PROMPT | Copy every line of text in the listing below, leaving out the pictures.

[Transcribed page text]

---+---

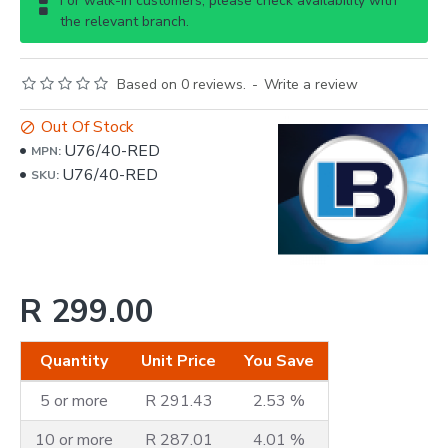
For walk-in customers, please check availability with
the relevant branch.
Based on 0 reviews.
-
Write a review
Out Of Stock
U76/40-RED
MPN:
U76/40-RED
SKU:
R 299.00
Quantity
Unit Price
You Save
5 or more
R 291.43
2.53 %
10 or more
R 287.01
4.01 %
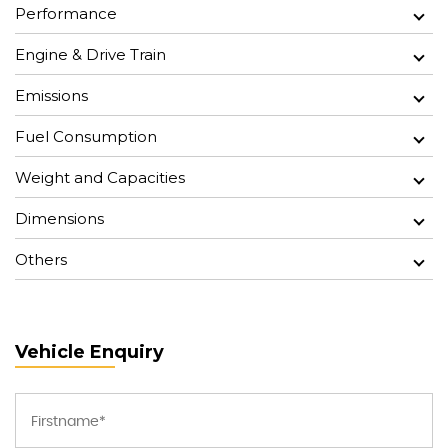
Performance
Engine & Drive Train
Emissions
Fuel Consumption
Weight and Capacities
Dimensions
Others
Vehicle Enquiry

---+---

SOLUTION TO THIS EXERCISE |
For walk-in customers, please check availability with
the relevant branch.
Based on 0 reviews.
-
Write a review
Out Of Stock
U76/40-RED
MPN:
U76/40-RED
SKU:
R 299.00
Quantity
Unit Price
You Save
5 or more
R 291.43
2.53 %
10 or more
R 287.01
4.01 %
Performance
Engine & Drive Train
Emissions
Fuel Consumption
Weight and Capacities
Dimensions
Others
Vehicle Enquiry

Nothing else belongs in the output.